Jenewa, Swiss (ANTARA News) - Produsen mobil sport mewah McLaren Automotive yang baru menjual mobil di pasar umum pada 2010 membidik volume produksi hingga 5.000 unit kendaraan pada 2022.

Pabrikan mobil sport mewah yang meluncurkan model 570 GT di Geneva Motor Show pada Selasa kemarin berhasil memproduksi 1.654 mobil pada tahun 2015 dengan harga mulai dari 120.000 pound (Rp2,2 miliar) hingga lebih dari 800.000 pound (Rp14,8 miliar) per unit.

Pimpinan manajemen (CEO) McLaren Automotive, Mike Flewitt, mengatakan, peningkatan produksi itu bersumber dari bertambahnya tipe mobil menjadi tujuh model, salah satunya 570 GT yang ditujukan untuk pembeli baru terutama dari kalangan perempuan.

"Sebanyak 4.000 (kendaraan) adalah model bisnis yang sangat baik bagi kami. Saya benar-benar berpikir volume pada 2022 akan konsisten di angka sekitar 4.500 dan tidak akan lebih dari 5.000 mobil," kata Mike Flewitt dilansir dari Reuters, Rabu.

Kendati McLaren memiliki fasilitas dan saham di Formula Satu, namun untuk produksi mobil mewah mereka memiliki badan hukum yang berbeda dan akan bersaing dengan pabrikan yang lebih mapan seperti Ferrari dan Aston Martin.

Selain itu McLaren juga tidak ingin bergabung dengan grup otomotif yang lebih besar, seperti Daimler dan Aston Martin, guna menghadapi persaingan ketat dan aturan Emisi yang dipandang sebagai tantangan para produsen mobil.
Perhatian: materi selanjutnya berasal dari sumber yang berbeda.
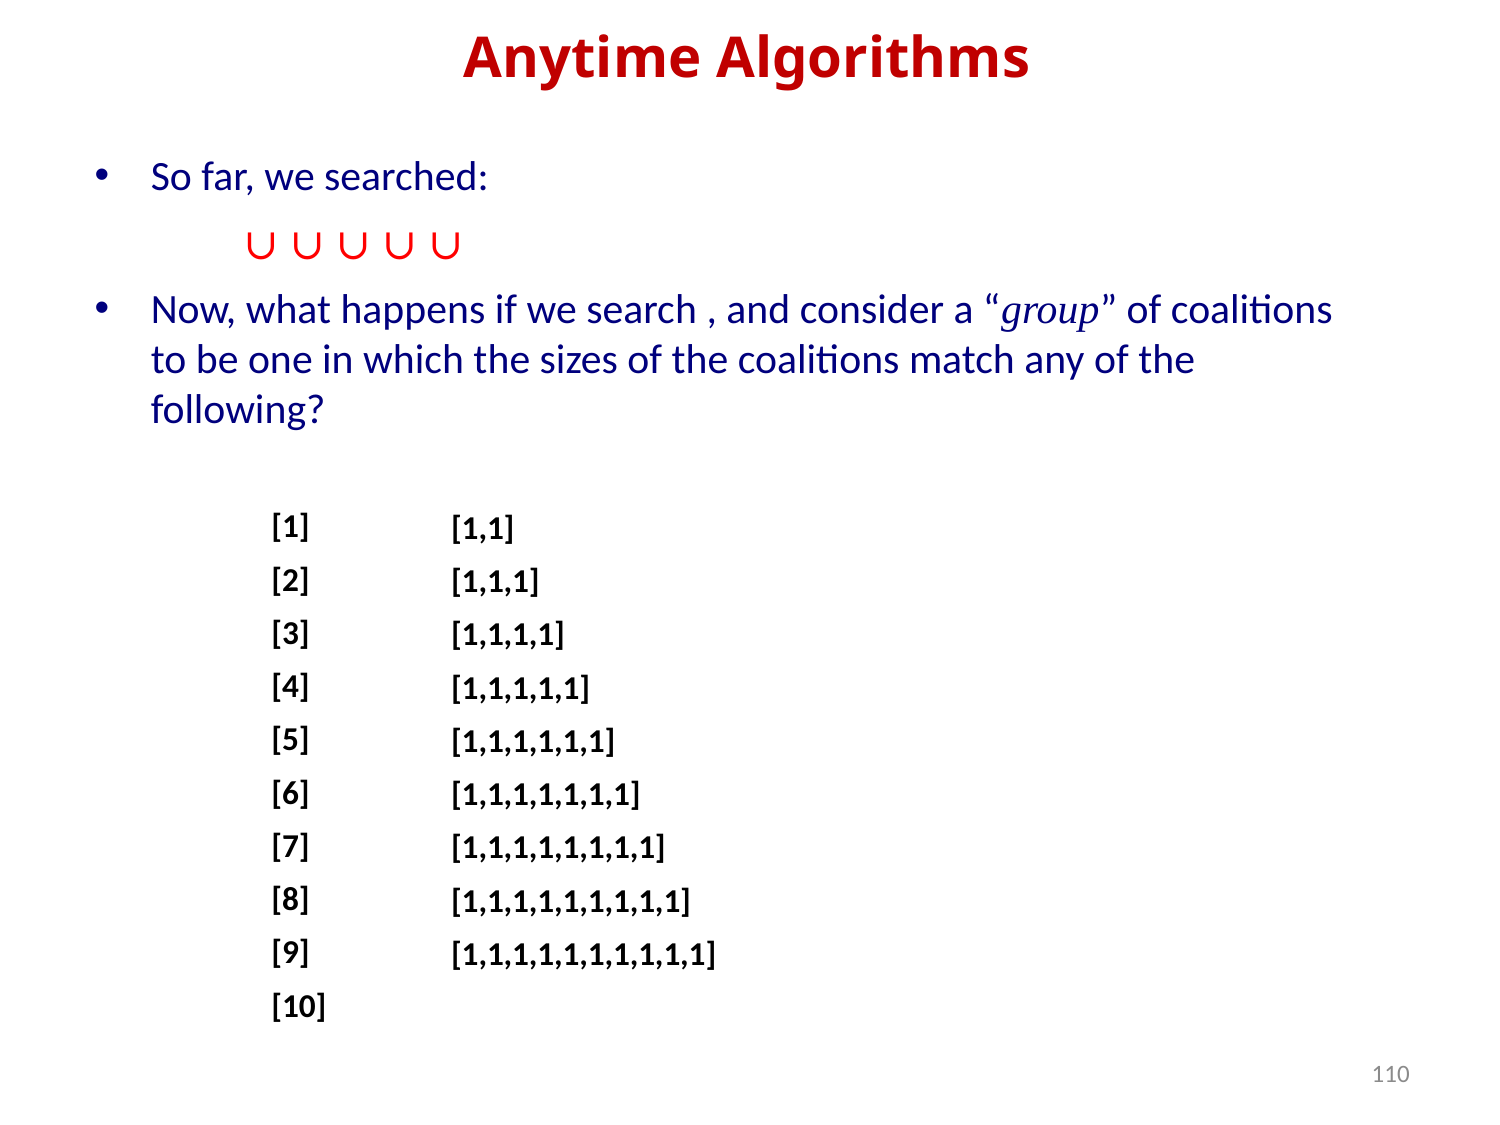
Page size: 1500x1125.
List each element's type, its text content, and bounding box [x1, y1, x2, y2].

"Tahun lalu kami investasikan 120 juta pound untuk penelitian dan pengembangan. Itu 30 persen dari pendapatan kami," Kata Direktur Mclaren Jolyon Nash

"Selama enam tahun ke depan sampai 2022, kami akan investasi satu miliar pound untuk penelitian, pengembangan dan produk baru," jelas dia.

Data terbaru menunjukkan McLaren Automotive meraih omset hingga 500 juta pound pada 2014.

Sementara itu, Flewitt menyatakan pihaknya tidak akan tergoda untuk menciptakan sport utility vehicle (SUV) seperti yang dilakukan Jaguar.

"Pada saat ini sebuah SUV tidak cocok untuk kami dan saya belum tahu apakah itu akan terjadi," kata Flewitt.